** Work required **
Rewrite the part of the air lubrication text between "Simo Mäkiharju realised" and "net energy savings.", inclusive, putting "noticed" in place of "realised".

** Document extract **

★ ★ ★

Air lubrication for drag reduction has been long considered as a way of reducing drag in marine vessels. It consists on creating a thin air layer between the boat’s hull and the water by pumping high pressure air underneath the boat. Since the viscosity of air is much lower than that of water, this air layer creates a lubrication film which effectively reduces the friction between the water and the boat. Along with this reduction, multiple benefits are obtained: less fuel consumption with its economic impact, lower negative atmospheric emissions, increase of speed, lower bulk of fuel on board etc.

Nevertheless, pumping air at high pressure under the hull requires some additional energy, and thus, the net savings come as a balance between this energy used and the drag reduction attained. Furthermore, air layers underwater are inherently unstable: the continuous air film tends to break apart into multiple bubbles before leaving the hull and rising to the surface

Simo Mäkiharju realised that by covering the surface of the ship with a water-repellent (super-hydrophobic) material, the air required to establish a continuous air layer reduced considerably. During the nine months of my MSc Thesis at his lab (FLOW Lab) at U.C. Berkeley, we studied the mechanisms (the reasons why) such coating helped reduce the air required to form a stable air layer, decreasing the energy need to pump it underwater, and increasing therefore the net energy savings.

★ ★ ★

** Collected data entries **
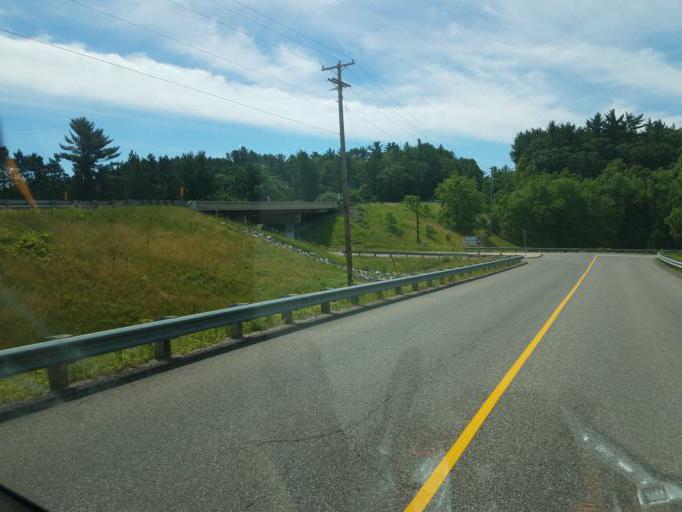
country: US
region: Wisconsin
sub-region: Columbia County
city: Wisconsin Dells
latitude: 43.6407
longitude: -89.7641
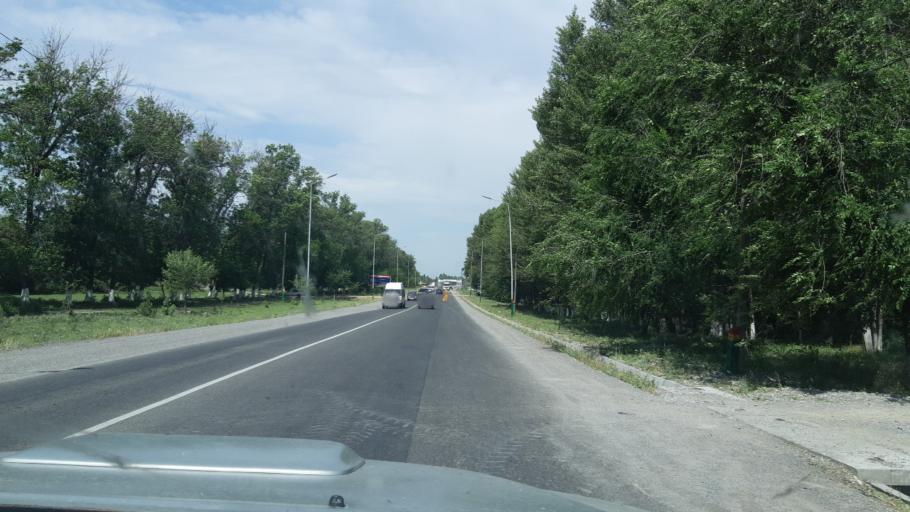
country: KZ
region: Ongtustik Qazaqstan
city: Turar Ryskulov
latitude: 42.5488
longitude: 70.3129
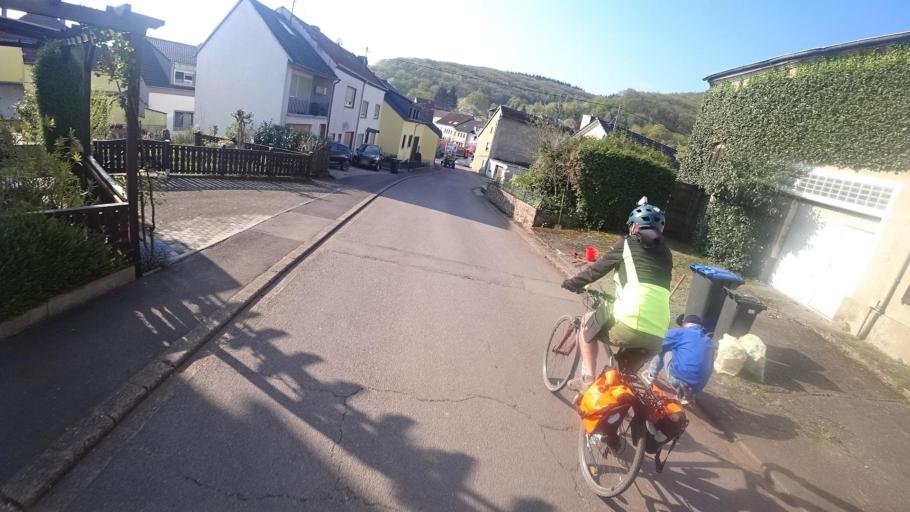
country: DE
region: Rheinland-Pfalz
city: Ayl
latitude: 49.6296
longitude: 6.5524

★ ★ ★

** Worked answer **
Simo Mäkiharju noticed that by covering the surface of the ship with a water-repellent (super-hydrophobic) material, the air required to establish a continuous air layer reduced considerably. During the nine months of my MSc Thesis at his lab (FLOW Lab) at U.C. Berkeley, we studied the mechanisms (the reasons why) such coating helped reduce the air required to form a stable air layer, decreasing the energy need to pump it underwater, and increasing therefore the net energy savings.